Independent broker-dealer leaders suddenly find themselves playing defense on a key issue: the Department of Labor’s pending fiduciary rule that would impact financial advisors who handle retirement plans and IRAs.

B-D execs and officials at the Financial Services Institute were taken aback by the leaked memo from the chairman of president Obama’s Council of Economic Advisers signaling that the White House may support the DOL’s aggressive efforts to tighten oversight of retirement accounts.

The memo claims costly investments and excessive trading can cost investors $8 billion to $17 billion a year, according to Bloomberg News.

It also gives significant political support to the DOL and indicates White House backing for the controversial rulemaking, which the department is due to re-propose with changes intended to mollify industry critics.

The proposal would impose a fiduciary duty on brokers who advise on retirement accounts.

Industry interests had hoped the DOL would back off, and coordinate with the SEC in any fiduciary rulemaking.
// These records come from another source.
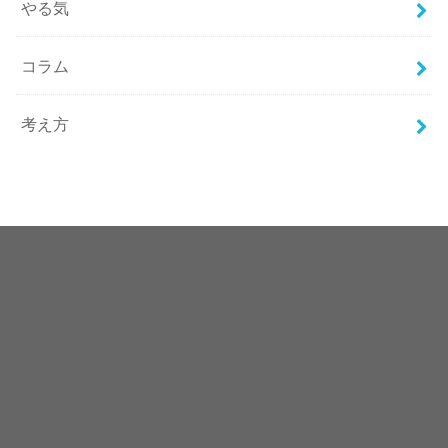
やる気
コラム
考え方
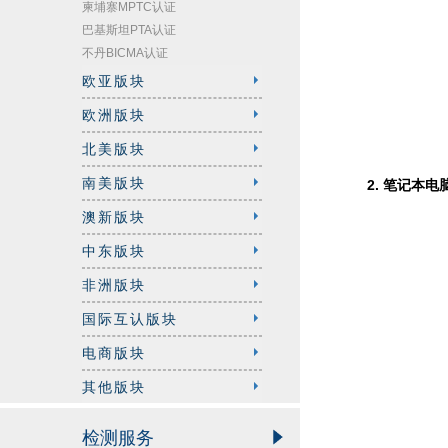
柬埔寨MPTC认证
巴基斯坦PTA认证
不丹BICMA认证
欧亚版块
欧洲版块
北美版块
南美版块
2. 笔记本
澳新版块
中东版块
非洲版块
国际互认版块
电商版块
其他版块
检测服务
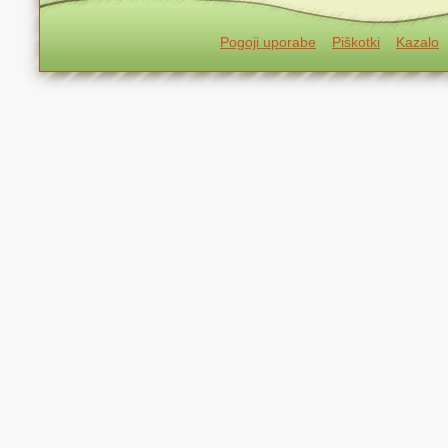
Pogoji uporabe
Piškotki
Kazalo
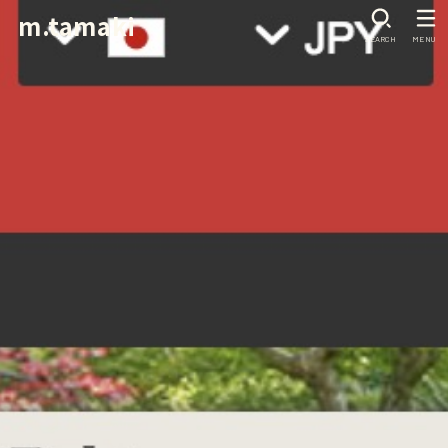
m.tamaki
SEARCH
MENU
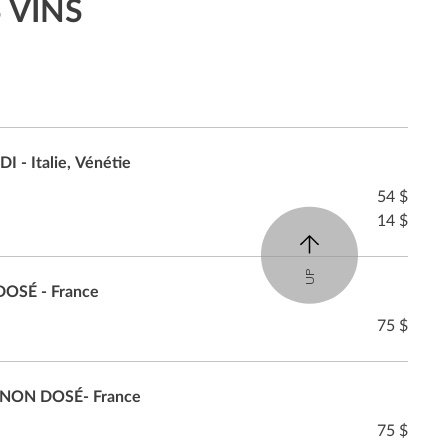
 VINS
- Italie, Vénétie
54 $
14 $
UP
OSÉ - France
75 $
 NON DOSÉ- France
75 $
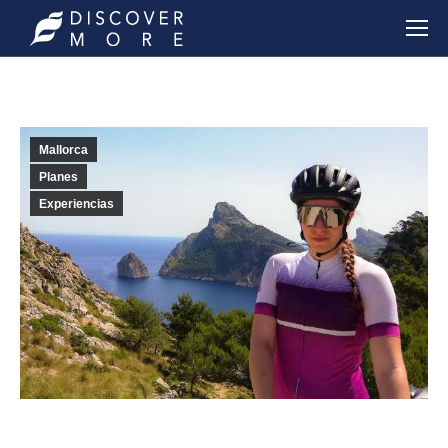
Mallorca
Planes
Experiencias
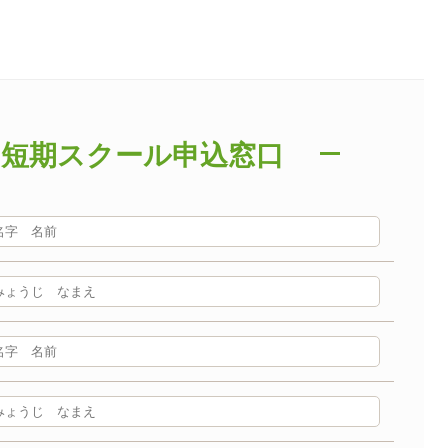
・短期スクール申込窓口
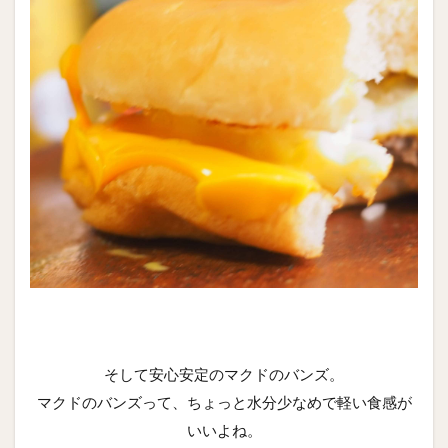
そして安心安定のマクドのバンズ。
マクドのバンズって、ちょっと水分少なめで軽い食感が
いいよね。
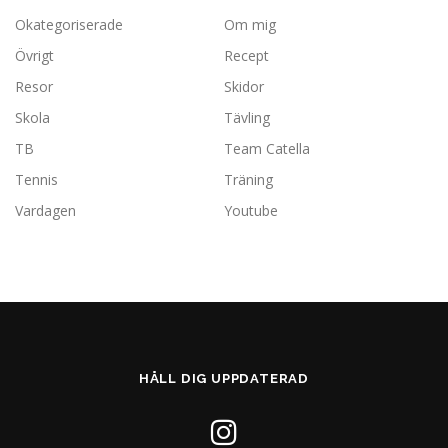
Okategoriserade
Om mig
Övrigt
Recept
Resor
Skidor
Skola
Tävling
TB
Team Catella
Tennis
Träning
Vardagen
Youtube
HÅLL DIG UPPDATERAD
The memo “wasn’t encouraging,” said Dave Bellaire, FSI general counsel at a meeting with reporters Tuesday at the group’s annual meeting in San Antonio, Texas.

“It gave a slanted view of our industry,” Bellaire said, implying that advisors were “preying on their clients.”

FSI chief executive Dale Brown said he was disappointed in the memo, especially after FSI representatives met with the white house economic council in mid-November.

“We had a very constructive dialogue,” Brown said. “We felt we had an opportunity to bring a perspective they hadn’t heard before” about the role of independent advisors.

Brown said the DOL would have to propose its updated rule within a few months to finish the rulemaking during Obama’s term.